[Dataset entries]
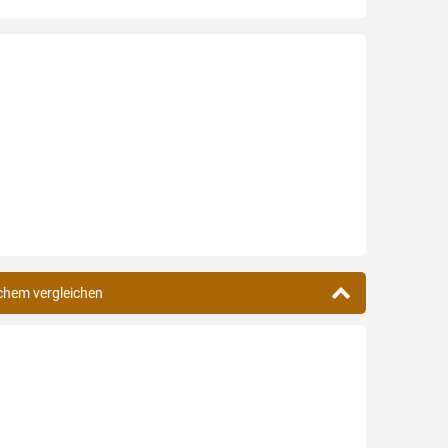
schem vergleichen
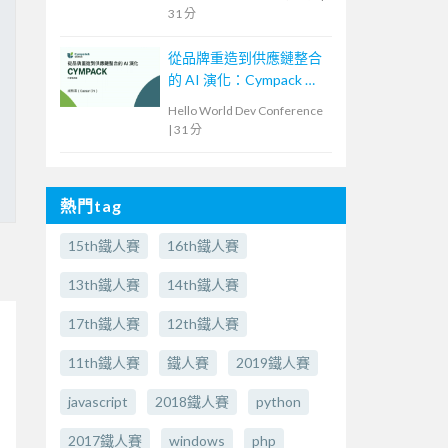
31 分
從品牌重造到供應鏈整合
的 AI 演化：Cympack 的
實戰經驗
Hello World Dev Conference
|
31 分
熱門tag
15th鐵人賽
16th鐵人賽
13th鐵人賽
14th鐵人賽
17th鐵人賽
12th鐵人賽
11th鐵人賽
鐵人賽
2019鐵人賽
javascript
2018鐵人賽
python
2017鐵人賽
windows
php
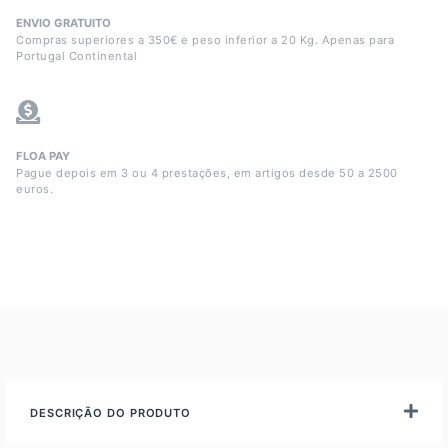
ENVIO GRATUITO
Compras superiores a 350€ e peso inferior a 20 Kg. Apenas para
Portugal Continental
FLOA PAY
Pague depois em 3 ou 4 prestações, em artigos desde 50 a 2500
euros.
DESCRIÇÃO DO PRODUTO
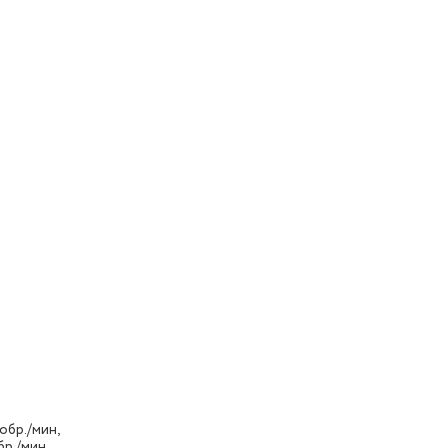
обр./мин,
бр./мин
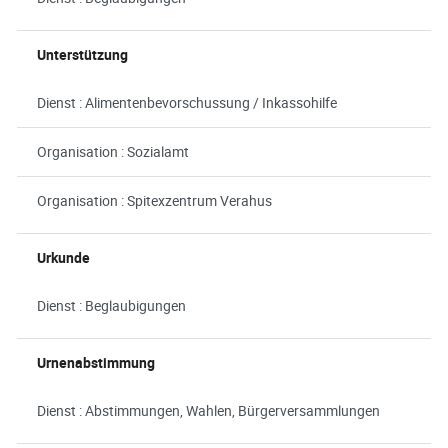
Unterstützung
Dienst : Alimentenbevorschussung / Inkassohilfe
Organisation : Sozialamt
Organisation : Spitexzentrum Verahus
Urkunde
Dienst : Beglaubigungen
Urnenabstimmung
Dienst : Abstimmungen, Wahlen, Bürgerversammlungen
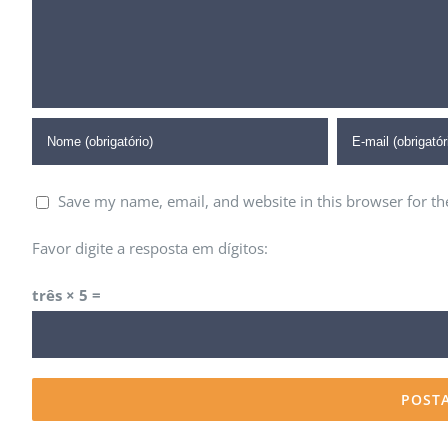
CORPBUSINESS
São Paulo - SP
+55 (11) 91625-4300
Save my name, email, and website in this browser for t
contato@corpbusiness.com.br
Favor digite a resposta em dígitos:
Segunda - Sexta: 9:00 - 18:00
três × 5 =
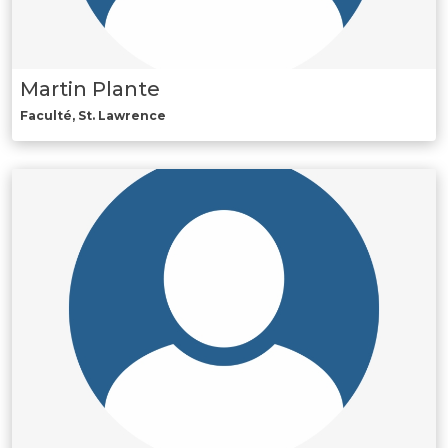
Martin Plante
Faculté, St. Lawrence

→ EXERCISE GOAL
Using the records above, copy every line that has the word "Dienst" in it.

→ RESULT OF THIS EXERCISE
Dienst : Alimentenbevorschussung / Inkassohilfe
Dienst : Beglaubigungen
Dienst : Abstimmungen, Wahlen, Bürgerversammlungen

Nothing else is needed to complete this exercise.